___ Trecho apresentado ___

Aprovada em 5 de maio de 2022 na Câmara dos Deputados, a norma vale para os cartórios de registros de imóveis, de títulos e documentos, e os civis de pessoas naturais e jurídicas. Nesta semana, a votação, que estava marcada para quarta-feira (25), foi adiada. De acordo com o relator, senador Weverton (PDT-MA), em declaração à Agência Senado, há muitas emendas ao texto, e é preciso negociar com os senadores e com a Câmara uma solução, já que mudanças feitas no Senado fariam o texto voltar à análise dos deputados. O prazo da medida vence no dia 1° de junho.

Na avaliação do secretário de Política Econômica do Ministério da Economia, Pedro Calhman, o sistema vai beneficiar cidadãos e empresas ao modernizar os serviços, evitando deslocamentos aos cartórios e filas. “Haverá um ponto de acesso centralizado em ambiente eletrônico”, diz. Pela MP, a implantação do Serp deve ocorrer até 31 de janeiro de 2023.

___ Informações fornecidas ___

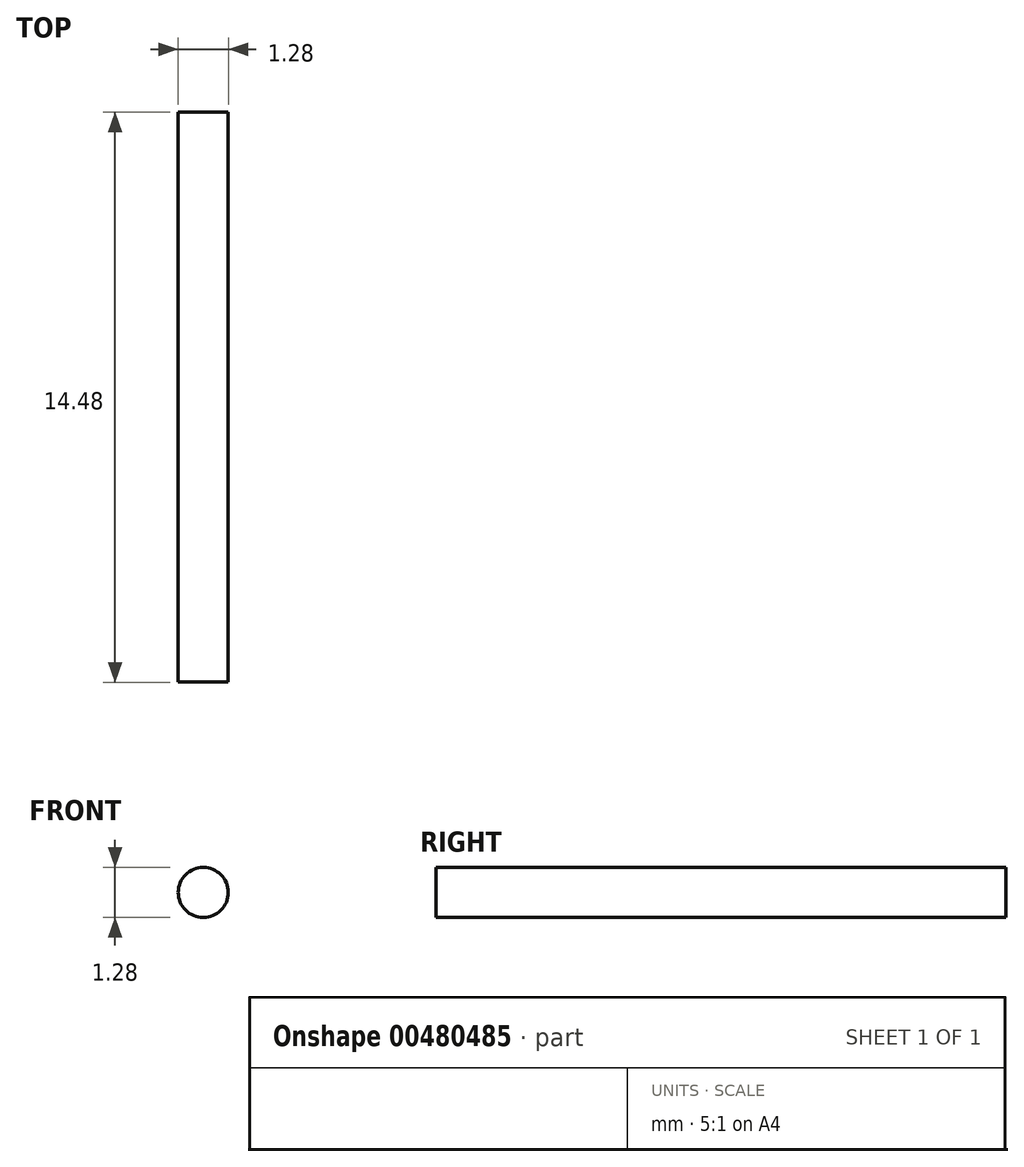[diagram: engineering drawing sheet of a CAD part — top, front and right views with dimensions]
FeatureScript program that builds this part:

___

Segundo o trecho apresentado, até que data a MP determina que seja implantado o Serp? Não é preciso consultar a listagem.

▸ Resultado da tarefa:
Até 31 de janeiro de 2023.